C’est réducteur de ne parler que d’alcool ou de vie sans alcool sur un blog. J’ai envie de parler de spiritualité, de physique quantique, de sexe (parce que c’est vraiment tabou surtout chez les blogueurs, pourtant tout le monde aime le sexe, non ? Non…ok), de voyages, de rester chez soi, aussi, beaucoup, de mes chats, de mes ex (ils sont si drôles, je vous jure). J’avais surestimé l’alcool dans ma vie. Je voulais l’éradiquer de ma vie en pensant que c’était la seule solution, je me rends compte que je n’en ai strictement rien à foutre de boire. C’est un peu comme quand tu dois te séparer d’un mec et que tu penses que ça va être difficile et quelques mois plus tard tu oublies jusqu’à son existence. C’était romanesque de m’imaginer alcoolique, moi qui aime tant les mots et les histoires, la réalité c’est que c’est comme quand j’ai arrêté de fumer, j’ai arrêté, de temps en temps je fume une clope, mais jamais je ne refumerai un paquet par jour, c’est de l’histoire ancienne.
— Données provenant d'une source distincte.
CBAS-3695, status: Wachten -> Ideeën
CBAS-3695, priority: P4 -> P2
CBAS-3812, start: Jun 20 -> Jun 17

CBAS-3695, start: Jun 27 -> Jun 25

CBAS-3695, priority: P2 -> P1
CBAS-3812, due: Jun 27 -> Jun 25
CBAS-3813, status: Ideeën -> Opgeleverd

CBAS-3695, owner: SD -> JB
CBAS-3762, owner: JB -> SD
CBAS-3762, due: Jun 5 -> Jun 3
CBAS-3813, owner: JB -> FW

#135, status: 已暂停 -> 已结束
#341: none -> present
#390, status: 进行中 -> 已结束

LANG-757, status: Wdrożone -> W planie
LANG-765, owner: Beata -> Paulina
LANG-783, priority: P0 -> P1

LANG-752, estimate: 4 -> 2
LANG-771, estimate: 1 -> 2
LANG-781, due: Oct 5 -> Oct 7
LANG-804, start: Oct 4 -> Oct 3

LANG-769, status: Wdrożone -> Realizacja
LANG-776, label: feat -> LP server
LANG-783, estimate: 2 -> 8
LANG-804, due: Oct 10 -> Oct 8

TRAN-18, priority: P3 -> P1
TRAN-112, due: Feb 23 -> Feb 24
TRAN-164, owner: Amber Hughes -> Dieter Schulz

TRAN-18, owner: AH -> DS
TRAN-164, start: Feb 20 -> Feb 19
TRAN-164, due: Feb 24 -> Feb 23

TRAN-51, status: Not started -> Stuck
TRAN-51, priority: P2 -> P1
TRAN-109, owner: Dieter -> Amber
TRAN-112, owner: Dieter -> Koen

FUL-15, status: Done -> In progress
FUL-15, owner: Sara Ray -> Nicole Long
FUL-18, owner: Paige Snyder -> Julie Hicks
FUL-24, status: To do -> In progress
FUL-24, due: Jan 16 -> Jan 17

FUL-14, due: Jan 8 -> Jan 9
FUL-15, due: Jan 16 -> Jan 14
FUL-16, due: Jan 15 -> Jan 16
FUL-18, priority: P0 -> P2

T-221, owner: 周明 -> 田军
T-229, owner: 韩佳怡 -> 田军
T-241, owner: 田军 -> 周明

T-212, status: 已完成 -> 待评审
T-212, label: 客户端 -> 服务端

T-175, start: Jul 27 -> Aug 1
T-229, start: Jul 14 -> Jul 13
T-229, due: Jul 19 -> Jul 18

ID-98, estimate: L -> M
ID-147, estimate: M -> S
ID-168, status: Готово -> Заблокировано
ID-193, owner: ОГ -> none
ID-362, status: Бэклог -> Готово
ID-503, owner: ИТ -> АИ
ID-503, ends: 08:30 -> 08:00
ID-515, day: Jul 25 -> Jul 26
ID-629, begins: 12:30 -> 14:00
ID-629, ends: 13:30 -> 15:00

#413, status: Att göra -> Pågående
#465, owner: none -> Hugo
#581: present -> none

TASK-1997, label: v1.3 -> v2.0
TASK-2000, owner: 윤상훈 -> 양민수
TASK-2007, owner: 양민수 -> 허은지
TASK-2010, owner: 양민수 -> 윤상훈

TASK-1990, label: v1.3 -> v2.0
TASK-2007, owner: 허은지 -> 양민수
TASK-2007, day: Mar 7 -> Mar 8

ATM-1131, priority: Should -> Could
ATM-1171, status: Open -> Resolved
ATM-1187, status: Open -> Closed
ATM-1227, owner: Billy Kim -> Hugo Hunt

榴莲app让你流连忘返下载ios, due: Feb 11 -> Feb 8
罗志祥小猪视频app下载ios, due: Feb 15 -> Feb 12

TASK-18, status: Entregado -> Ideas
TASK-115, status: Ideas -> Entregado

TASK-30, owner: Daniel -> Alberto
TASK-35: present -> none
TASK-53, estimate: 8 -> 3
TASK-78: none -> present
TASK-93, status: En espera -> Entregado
Je me vois bien boire un verre deux fois par an. Si l’occasion se présente et que le cocktail est d’exception. Je sais que plus jamais je ne subirai une gueule de bois, j’en suis sûre à 99%, je suis trop vieille pour ces conneries haha. Depuis que je n’ai plus de gueule de bois, j’ai plus de temps pour moi, j’aimerais parler de décoration, de gâteaux au chocolat, de célibat, aussi, et de mon refus catégorique d’avoir des enfants. De plein de choses qui m’intéressent plus que l’alcool qui ne m’a jamais intéressé alors encore moins maintenant. En revanche, j’aime la forme et la couleur des bouteilles d’alcool, la bouteille de Bombay Sapphire et ce bleu sont une promesse d’un si doux breuvage (alors qu’en fait ça te fout par terre le bordel, aucune douceur là-dedans!). Bref, je vais peut-être créer un nouveau blog, aucune idée. Si vous avez des suggestions, sait-on jamais, je suis toute ouïe 🙂

Si je devais disparaître, merci à tous les lecteurs de ce blog pour leurs commentaires (même les plus désagréables à lire, eh oui). Et merci encore plus fort à ceux qui n’osent pas laisser de commentaires mais qui sont là, dans l’ombre, I see you. Merci.